(1.) The spearhead of the contentions of the revision petitioner is that the Appellate Authority has grossly misunderstood the words of the apex court that the judge of facts when assessing and ascertaining the bona fides of the need set up should place himself in the armchair of the landlord and ask the question to himself whether in the given facts substantiated by the landlord, the need to occupy the premises can be said to be natural, real, sincere, honest. His grievance is that the court has a trifle identified itself with the landlord instead of dispassionately examining the genuineness of the proposed need and resorted to a contrived justification to hand out an order to ease him out of the commercial space.
(2.) At the outset, we would like to clarify that, really, when the Supreme Court in Shiv Sarup Gupta v. Dr. Mahesh Chandra Gupta counselled as above, what is meant is that the Judge should visualise himself in the place of the landlord amidst the real life factual background in which he is situated and then honestly endeavour to gauge the truth of the matter. What is contemplated or envisaged is a totally transparent, detached and objective assessment, absolutely disassociated, in order to rule out the possibility of any private motive, hidden agenda or pretense for eviction on the part of the landlord. The armchair analogy has no element of affinity with the landlord or prejudice against the tenant, and the same is intended to be a totally objective test to probe the state of mind of the landlord.

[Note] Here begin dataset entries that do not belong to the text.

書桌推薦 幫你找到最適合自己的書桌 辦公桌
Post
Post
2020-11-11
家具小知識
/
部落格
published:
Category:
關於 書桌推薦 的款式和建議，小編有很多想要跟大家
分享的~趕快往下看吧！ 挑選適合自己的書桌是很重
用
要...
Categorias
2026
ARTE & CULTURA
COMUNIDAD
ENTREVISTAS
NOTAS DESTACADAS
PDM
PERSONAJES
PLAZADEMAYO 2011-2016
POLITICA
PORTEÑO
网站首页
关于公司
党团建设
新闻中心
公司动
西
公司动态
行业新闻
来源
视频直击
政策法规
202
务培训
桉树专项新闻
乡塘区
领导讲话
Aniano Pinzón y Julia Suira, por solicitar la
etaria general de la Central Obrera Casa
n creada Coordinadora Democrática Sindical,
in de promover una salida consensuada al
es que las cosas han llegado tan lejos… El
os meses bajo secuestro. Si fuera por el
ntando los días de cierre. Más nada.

(3.) The revision petition is directed against the verdict of the Appellate Authority in arriving at a divergent finding resulting in an order of ejectment of the revision petitioner/tenant from the petition schedule shop room. (The parties are hereinafter mentioned as per their status in the RCP). The respondent has harshly censured the reasoning of the Appellate Authority alleging that the same is the result of a misconceived or rather distorted perception as to the position of law in the matter and hence liable to be set aside.